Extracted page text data

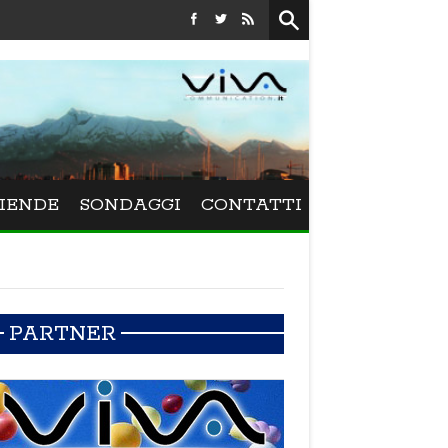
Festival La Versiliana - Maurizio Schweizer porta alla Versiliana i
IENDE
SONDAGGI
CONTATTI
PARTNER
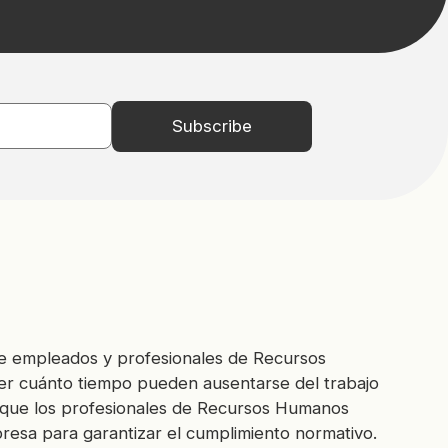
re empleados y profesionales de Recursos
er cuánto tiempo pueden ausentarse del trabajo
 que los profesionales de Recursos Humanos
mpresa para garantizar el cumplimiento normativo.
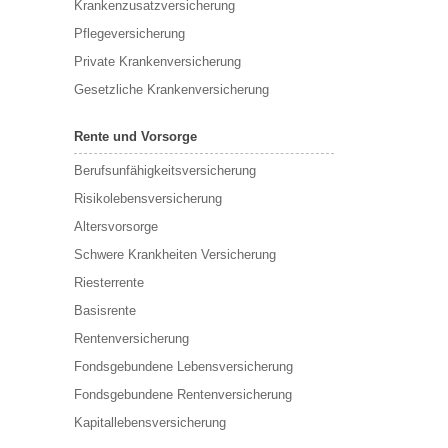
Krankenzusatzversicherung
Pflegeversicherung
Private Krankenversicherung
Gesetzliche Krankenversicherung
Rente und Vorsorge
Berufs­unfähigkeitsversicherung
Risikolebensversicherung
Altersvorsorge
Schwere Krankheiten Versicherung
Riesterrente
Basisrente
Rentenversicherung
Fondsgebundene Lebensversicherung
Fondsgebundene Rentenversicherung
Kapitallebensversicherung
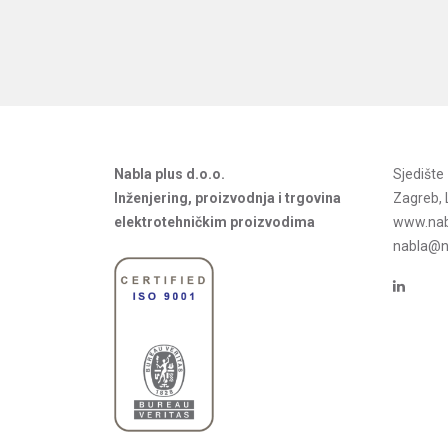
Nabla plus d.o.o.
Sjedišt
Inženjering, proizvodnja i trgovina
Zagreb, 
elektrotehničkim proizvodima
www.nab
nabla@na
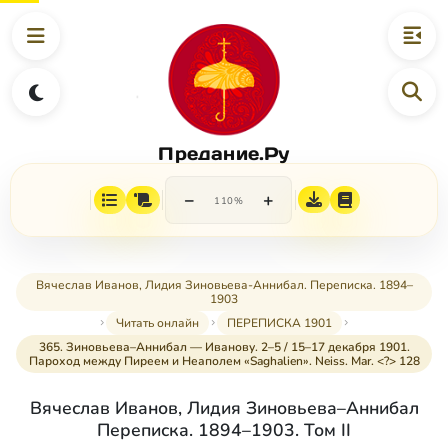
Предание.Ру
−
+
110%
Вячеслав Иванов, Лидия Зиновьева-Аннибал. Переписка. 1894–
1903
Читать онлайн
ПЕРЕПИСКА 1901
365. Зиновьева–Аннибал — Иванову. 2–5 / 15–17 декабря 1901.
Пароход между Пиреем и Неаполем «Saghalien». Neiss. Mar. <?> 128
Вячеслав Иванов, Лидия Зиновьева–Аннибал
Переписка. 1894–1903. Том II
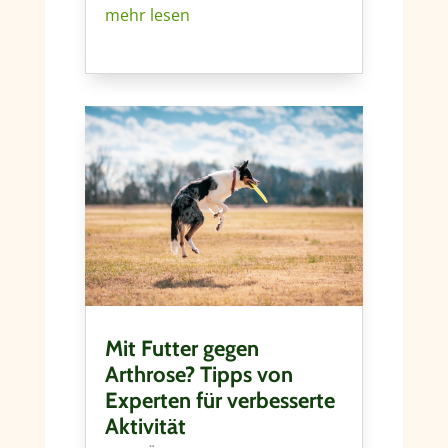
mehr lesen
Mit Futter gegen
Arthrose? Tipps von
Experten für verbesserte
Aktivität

* * *

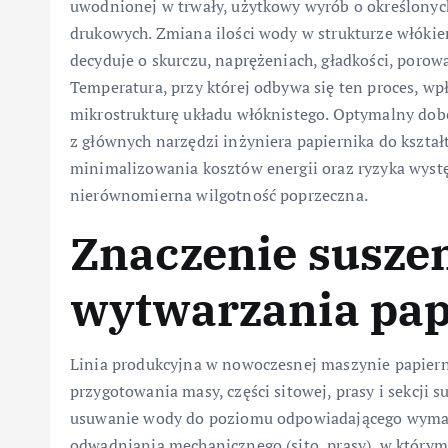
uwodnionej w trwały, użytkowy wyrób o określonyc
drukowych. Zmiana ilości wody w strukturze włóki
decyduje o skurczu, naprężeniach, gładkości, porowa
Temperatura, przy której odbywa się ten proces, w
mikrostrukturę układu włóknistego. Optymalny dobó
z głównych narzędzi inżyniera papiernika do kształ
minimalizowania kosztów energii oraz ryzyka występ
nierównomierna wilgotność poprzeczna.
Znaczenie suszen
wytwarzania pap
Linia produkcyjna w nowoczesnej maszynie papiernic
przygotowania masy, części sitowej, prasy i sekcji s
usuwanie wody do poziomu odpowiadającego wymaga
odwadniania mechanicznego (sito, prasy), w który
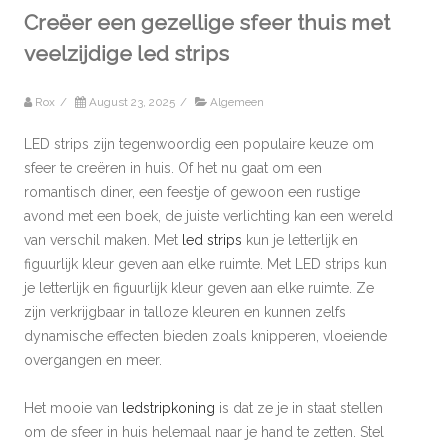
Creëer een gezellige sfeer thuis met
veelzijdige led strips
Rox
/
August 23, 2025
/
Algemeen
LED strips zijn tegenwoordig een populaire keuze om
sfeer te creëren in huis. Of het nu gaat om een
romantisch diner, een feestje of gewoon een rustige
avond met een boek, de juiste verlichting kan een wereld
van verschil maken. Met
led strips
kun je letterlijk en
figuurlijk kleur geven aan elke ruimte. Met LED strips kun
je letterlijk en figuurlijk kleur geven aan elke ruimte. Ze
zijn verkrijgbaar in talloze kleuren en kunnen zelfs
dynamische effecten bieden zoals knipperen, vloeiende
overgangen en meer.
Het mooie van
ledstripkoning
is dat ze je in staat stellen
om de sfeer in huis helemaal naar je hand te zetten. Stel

## Task directions
From the records above, copy only the lines starting with the line that holds "romantisch diner, een" and going on through the line that holds "figuurlijk kleur geven aan elke ruimte. Met", exactly as written.

## Exercise response
romantisch diner, een feestje of gewoon een rustige
avond met een boek, de juiste verlichting kan een wereld
van verschil maken. Met
led strips
kun je letterlijk en
figuurlijk kleur geven aan elke ruimte. Met LED strips kun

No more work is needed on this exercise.